## What to work on
#1 Answer these questions using the commentary on the Pope's visit:
(a) For about how long has the writer known Peter, and through what?
(b) In which city were the areas set aside by the police for demonstrators empty?
(c) In which publication did Geoffrey Robertson criticize the Pope?
#2 Update the commentary on the Pope's visit from "Could it be" to "a privileged minority.", and in that passage replace "metropolitan liberals" with "urban liberals".

## Source text
I like Peter, have known him through journalism for around 15 years now, and regard him as a brave man whose one-time militancy has matured into a principled and selfless stance that he has maintained at great personal cost.

Nevertheless, Peter and his colleagues in the Protest the Pope movement do not seem to have enjoyed conspicuous success so far. Areas specifically set aside by the police for demonstrators in Edinburgh were empty when the 24-hour news channels were covering His Holiness's arrival in the Scottish capital yesterday.

The greatest opposition so far seems to have been coming from the Rev Ian Paisley -- and I hardly think he is the kind of ally Peter and his friends want. (In fact, if they wanted to protest against Dr Paisley, I'd join them at the barricades any day. But that's another story.)

Great joy of the faithful

Could it be that large numbers of people, disgusted as they are by the paedophile abuse scandals involving Catholic priests that have been unearthed, are still nevertheless able to distinguish between the evils associated with the Church, and its harsh and inflexible rhetoric on all sorts of sexual behaviour -- and the good that it does, and the comfort and social solidarity it supplies to many people throughout the country?

I merely point out that many of the Pope's most vehement critics, from Polly Toynbee (who wrote a very spirited piece in the Guardian on Tuesday) to Richard Dawkins, Christopher Hitchens and, yes, even Geoffrey Robertson in the New Statesman, are all metropolitan liberals. Members of the middle classes, yes -- but more or less in the same way as David Cameron is, which is to say, part of a privileged minority.

[Recorded data]
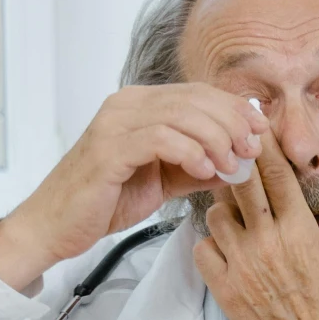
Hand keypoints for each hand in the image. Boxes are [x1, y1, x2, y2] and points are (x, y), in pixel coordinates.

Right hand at [0, 84, 262, 291]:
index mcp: (139, 105)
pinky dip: (190, 152)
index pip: (198, 93)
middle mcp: (126, 104)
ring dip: (216, 139)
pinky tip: (205, 171)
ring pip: (181, 114)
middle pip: (194, 99)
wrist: (56, 226)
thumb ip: (198, 167)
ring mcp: (115, 123)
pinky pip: (160, 139)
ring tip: (232, 165)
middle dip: (232, 123)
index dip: (234, 109)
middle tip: (252, 150)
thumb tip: (241, 163)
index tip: (261, 132)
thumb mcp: (164, 180)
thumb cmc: (106, 201)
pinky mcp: (108, 148)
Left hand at [193, 125, 318, 319]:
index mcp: (300, 232)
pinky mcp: (224, 289)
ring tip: (236, 218)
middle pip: (242, 185)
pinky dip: (210, 245)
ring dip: (224, 211)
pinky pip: (203, 250)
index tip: (254, 125)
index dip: (264, 146)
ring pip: (216, 215)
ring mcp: (242, 266)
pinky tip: (225, 250)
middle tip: (229, 147)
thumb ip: (317, 232)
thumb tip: (308, 214)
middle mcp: (268, 243)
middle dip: (235, 161)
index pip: (277, 176)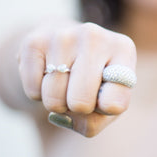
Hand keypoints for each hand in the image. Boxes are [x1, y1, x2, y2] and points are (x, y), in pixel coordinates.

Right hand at [17, 21, 136, 136]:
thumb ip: (95, 120)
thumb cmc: (94, 79)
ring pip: (53, 99)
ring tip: (66, 82)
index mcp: (123, 49)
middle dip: (78, 109)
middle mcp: (95, 37)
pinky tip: (48, 74)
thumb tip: (65, 116)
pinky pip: (32, 91)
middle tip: (81, 92)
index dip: (106, 110)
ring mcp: (63, 36)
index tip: (105, 99)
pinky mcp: (34, 41)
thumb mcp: (108, 99)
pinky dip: (37, 93)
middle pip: (81, 103)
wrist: (65, 43)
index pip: (115, 101)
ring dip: (57, 102)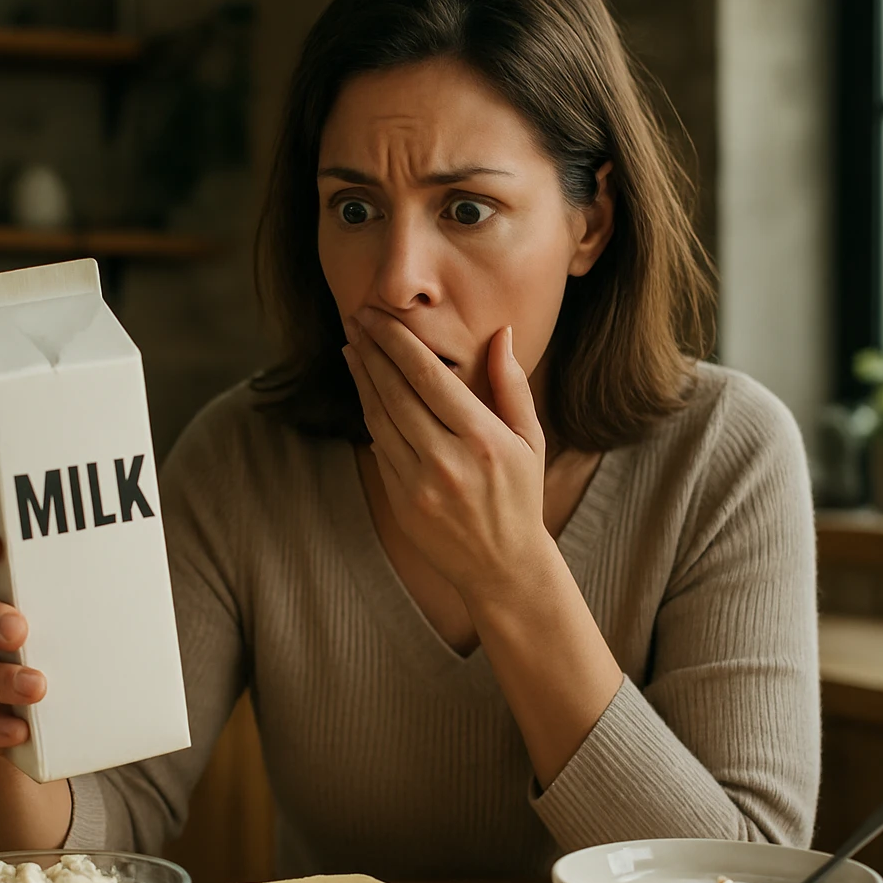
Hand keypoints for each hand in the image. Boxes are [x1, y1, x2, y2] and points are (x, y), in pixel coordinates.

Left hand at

## Results for each task
#1
(a) For around 15 years, through journalism.
(b) Edinburgh.
(c) The New Statesman.

#2
Could it be that large numbers of people, disgusted as they are by the paedophile abuse scandals involving Catholic priests that have been unearthed, are still nevertheless able to distinguish between the evils associated with the Church, and its harsh and inflexible rhetoric on all sorts of sexual behaviour -- and the good that it does, and the comfort and social solidarity it supplies to many people throughout the country?

I merely point out that many of the Pope's most vehement critics, from Polly Toynbee (who wrote a very spirited piece in the Guardian on Tuesday) to Richard Dawkins, Christopher Hitchens and, yes, even Geoffrey Robertson in the New Statesman, are all urban liberals. Members of the middle classes, yes -- but more or less in the same way as David Cameron is, which is to say, part of a privileged minority.